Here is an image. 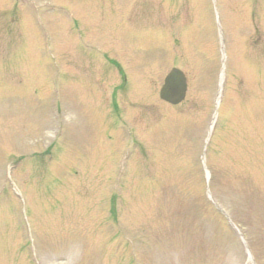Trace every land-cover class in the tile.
<instances>
[{
	"label": "rangeland",
	"instance_id": "rangeland-1",
	"mask_svg": "<svg viewBox=\"0 0 264 264\" xmlns=\"http://www.w3.org/2000/svg\"><path fill=\"white\" fill-rule=\"evenodd\" d=\"M106 1L34 0L43 19L41 3L56 7L46 34L32 29L34 55L0 71V264H251L207 188L264 264V0ZM110 12L122 29L101 20ZM215 19L224 82L204 147L220 75ZM190 24L199 49L180 33ZM77 43L111 51L127 75L114 128ZM171 64L188 78L174 108L158 97ZM108 80L107 89L121 79Z\"/></svg>",
	"mask_w": 264,
	"mask_h": 264
},
{
	"label": "water",
	"instance_id": "water-1",
	"mask_svg": "<svg viewBox=\"0 0 264 264\" xmlns=\"http://www.w3.org/2000/svg\"><path fill=\"white\" fill-rule=\"evenodd\" d=\"M184 89L185 86L183 76L172 71L165 80V84L161 90V97L166 99L171 104L177 103L183 98Z\"/></svg>",
	"mask_w": 264,
	"mask_h": 264
}]
</instances>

▶ Short task
Report every line of the records that contains the string "rangeland", copying each such line in full. Matches must agree in case.

▶ Problem solution
	"label": "rangeland",
	"instance_id": "rangeland-1",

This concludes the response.